Quote the records verbatim, starting at the line containing "longitude: -86.8785" and ending at the line containing "city: Villach", with both of those lines included.

++++++

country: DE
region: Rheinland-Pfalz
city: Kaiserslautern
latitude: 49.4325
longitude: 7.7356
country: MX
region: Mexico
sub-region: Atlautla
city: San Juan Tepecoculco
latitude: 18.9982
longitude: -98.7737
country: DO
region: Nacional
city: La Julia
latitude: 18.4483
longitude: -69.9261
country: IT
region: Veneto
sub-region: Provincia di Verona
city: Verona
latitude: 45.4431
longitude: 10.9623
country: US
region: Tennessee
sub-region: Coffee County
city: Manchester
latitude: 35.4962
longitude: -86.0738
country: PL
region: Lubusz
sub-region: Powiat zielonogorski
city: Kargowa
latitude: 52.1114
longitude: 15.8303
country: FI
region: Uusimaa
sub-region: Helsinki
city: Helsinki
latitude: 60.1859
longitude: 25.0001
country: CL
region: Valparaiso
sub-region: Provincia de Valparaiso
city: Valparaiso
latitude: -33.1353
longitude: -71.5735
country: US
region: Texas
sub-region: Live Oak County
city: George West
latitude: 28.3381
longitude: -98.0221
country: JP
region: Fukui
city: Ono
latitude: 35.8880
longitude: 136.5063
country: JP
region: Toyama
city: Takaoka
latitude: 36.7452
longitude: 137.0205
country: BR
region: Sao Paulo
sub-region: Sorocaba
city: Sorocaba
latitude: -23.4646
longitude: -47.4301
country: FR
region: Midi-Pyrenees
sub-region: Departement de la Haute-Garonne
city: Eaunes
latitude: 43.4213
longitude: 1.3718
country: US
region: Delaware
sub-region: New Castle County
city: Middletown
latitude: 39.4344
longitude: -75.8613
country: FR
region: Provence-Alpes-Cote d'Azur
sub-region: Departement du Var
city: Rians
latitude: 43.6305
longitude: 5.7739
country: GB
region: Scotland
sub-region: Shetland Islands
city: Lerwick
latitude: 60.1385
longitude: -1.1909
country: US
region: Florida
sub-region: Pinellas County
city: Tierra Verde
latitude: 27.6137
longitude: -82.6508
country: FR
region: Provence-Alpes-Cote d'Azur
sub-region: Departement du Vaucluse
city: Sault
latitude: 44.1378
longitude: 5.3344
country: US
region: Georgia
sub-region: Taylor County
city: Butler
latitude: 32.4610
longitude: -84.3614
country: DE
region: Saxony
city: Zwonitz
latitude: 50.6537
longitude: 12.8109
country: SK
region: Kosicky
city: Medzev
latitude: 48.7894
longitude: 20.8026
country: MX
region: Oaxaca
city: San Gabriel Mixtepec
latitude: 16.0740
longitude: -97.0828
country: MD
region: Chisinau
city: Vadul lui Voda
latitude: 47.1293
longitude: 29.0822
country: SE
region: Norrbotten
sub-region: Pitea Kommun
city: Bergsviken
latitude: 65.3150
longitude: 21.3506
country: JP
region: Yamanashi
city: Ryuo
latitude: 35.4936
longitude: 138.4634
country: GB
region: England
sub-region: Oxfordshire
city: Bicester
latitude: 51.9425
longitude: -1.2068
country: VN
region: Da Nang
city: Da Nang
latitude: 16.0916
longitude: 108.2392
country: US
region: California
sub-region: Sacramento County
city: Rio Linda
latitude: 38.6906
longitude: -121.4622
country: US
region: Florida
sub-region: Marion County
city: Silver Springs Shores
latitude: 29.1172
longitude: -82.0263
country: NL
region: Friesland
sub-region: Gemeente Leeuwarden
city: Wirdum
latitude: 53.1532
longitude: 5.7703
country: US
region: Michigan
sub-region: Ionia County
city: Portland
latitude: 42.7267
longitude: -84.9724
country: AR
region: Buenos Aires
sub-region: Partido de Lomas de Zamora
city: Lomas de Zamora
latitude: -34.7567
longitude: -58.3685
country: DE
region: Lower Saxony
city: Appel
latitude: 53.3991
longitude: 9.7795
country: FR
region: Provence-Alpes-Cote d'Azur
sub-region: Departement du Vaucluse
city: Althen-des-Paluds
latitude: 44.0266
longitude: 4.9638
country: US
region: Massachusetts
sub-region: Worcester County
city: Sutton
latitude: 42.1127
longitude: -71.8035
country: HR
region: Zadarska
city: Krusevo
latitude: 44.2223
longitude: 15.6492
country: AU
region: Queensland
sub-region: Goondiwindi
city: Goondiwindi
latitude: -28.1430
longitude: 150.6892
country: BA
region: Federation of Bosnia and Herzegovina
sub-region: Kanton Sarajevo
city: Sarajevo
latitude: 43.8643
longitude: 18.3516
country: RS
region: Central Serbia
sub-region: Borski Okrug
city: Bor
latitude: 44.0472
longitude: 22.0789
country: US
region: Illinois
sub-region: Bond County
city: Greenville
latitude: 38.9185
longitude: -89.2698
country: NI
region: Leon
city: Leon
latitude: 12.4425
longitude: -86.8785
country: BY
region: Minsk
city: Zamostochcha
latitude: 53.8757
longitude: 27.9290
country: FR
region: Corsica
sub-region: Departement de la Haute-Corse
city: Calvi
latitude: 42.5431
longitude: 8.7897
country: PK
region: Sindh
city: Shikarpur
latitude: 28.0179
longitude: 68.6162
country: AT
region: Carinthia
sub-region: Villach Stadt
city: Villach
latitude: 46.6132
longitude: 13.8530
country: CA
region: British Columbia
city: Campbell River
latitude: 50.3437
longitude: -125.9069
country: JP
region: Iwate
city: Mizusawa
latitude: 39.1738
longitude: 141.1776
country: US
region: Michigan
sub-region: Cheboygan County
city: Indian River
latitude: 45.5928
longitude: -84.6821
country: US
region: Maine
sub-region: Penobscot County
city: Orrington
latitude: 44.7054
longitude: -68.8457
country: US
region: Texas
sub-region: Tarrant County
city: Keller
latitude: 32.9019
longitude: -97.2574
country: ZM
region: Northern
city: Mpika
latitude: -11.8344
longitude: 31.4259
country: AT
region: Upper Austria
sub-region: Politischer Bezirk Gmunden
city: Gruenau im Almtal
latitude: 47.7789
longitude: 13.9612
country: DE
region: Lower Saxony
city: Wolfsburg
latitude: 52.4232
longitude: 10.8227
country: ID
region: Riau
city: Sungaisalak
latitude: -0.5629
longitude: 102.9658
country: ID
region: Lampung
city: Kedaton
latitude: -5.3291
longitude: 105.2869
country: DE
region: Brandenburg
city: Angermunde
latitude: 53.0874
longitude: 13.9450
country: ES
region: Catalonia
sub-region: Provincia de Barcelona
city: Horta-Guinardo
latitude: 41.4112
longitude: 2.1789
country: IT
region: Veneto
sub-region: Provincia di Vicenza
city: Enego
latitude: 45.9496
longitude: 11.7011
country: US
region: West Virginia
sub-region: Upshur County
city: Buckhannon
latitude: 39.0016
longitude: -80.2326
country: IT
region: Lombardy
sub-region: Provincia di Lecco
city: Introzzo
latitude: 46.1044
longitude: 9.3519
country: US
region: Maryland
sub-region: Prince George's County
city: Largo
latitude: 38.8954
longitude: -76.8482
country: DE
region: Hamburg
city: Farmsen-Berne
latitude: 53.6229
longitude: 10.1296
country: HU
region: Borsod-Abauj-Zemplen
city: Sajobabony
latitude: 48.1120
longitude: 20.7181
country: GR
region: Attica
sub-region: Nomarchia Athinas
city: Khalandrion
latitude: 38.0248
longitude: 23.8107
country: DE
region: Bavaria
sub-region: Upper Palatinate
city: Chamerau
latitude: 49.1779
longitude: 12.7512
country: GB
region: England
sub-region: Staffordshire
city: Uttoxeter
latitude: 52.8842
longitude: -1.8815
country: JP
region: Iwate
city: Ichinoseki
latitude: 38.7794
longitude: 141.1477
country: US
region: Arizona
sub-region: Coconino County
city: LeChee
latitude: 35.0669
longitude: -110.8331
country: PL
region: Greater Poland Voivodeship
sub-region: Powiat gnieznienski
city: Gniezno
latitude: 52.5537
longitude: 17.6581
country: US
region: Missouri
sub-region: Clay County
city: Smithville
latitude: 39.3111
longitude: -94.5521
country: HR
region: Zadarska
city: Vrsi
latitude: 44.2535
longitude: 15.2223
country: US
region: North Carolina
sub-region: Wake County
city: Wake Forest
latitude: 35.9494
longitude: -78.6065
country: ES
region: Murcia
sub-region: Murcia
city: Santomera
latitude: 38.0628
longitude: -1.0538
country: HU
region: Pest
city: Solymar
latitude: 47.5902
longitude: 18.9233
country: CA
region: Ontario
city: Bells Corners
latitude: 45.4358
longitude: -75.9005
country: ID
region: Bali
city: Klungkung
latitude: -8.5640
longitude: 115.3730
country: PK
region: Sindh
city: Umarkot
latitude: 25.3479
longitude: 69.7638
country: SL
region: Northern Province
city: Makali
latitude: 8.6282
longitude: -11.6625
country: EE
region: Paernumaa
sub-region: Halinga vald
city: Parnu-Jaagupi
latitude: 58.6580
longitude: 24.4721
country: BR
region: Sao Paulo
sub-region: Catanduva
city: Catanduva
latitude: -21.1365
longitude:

++++++

OUTPUT FOR THIS TASK:
longitude: -86.8785
country: BY
region: Minsk
city: Zamostochcha
latitude: 53.8757
longitude: 27.9290
country: FR
region: Corsica
sub-region: Departement de la Haute-Corse
city: Calvi
latitude: 42.5431
longitude: 8.7897
country: PK
region: Sindh
city: Shikarpur
latitude: 28.0179
longitude: 68.6162
country: AT
region: Carinthia
sub-region: Villach Stadt
city: Villach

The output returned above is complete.